*** RECORDS FOR PROCESSING Section Begins ***

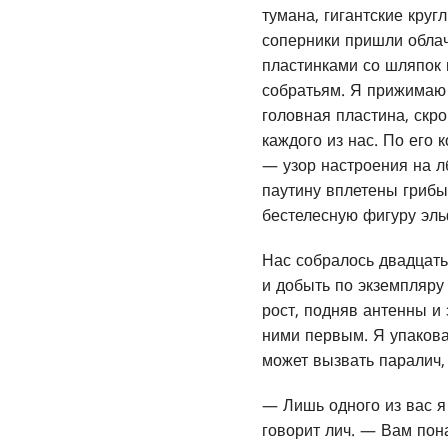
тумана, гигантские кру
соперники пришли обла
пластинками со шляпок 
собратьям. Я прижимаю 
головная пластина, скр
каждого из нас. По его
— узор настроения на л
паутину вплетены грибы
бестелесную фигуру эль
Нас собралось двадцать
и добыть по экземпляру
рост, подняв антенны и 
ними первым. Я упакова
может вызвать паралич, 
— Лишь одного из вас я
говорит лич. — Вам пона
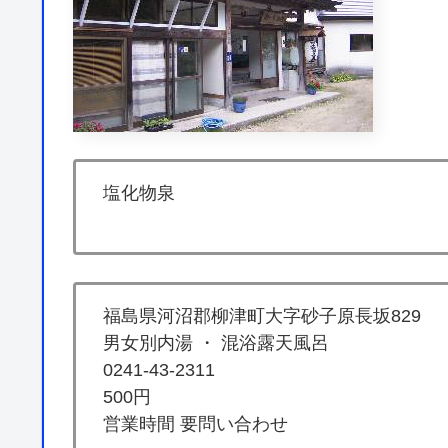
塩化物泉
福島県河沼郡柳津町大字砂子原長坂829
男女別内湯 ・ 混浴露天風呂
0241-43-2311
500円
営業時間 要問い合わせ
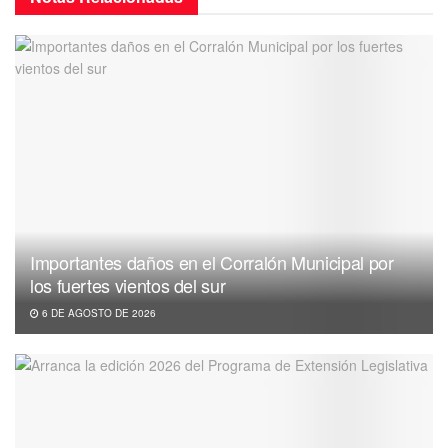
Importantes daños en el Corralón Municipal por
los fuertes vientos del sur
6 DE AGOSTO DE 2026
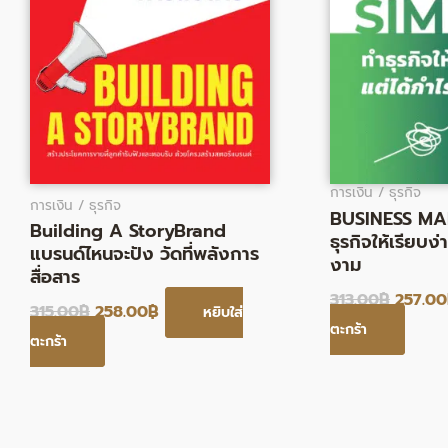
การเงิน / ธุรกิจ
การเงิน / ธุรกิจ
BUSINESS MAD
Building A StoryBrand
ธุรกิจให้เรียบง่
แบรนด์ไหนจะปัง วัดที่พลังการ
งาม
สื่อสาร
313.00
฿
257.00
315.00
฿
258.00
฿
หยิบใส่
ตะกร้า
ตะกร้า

*** RECORDS FOR PROCESSING Section Ends ***
*** RECORDS FOR PROCESSING Section Begins ***

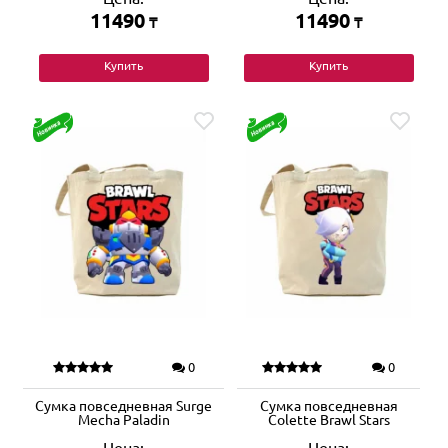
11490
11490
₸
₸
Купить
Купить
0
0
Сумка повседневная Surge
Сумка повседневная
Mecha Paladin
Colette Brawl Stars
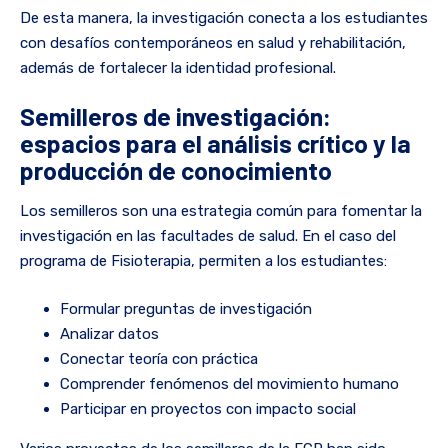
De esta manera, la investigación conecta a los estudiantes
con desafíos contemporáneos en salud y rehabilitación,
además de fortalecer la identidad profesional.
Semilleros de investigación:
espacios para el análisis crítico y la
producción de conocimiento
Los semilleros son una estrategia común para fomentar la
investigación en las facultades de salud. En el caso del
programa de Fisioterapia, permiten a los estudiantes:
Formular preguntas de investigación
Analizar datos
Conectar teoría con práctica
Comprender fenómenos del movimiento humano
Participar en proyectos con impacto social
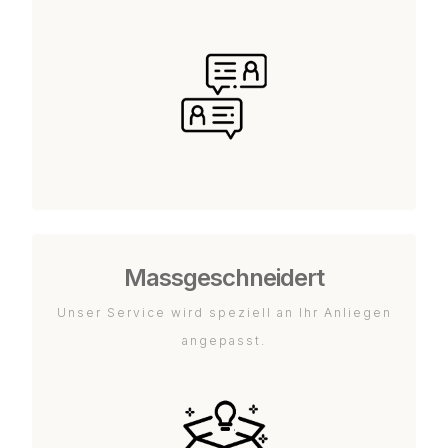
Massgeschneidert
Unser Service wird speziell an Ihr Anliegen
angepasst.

*** RECORDS FOR PROCESSING Section Ends ***

JOB ITEM -
Look for "estudiantes" in each line of the material, then copy the lines where it is found.

RESPONSE BELOW -
De esta manera, la investigación conecta a los estudiantes
programa de Fisioterapia, permiten a los estudiantes:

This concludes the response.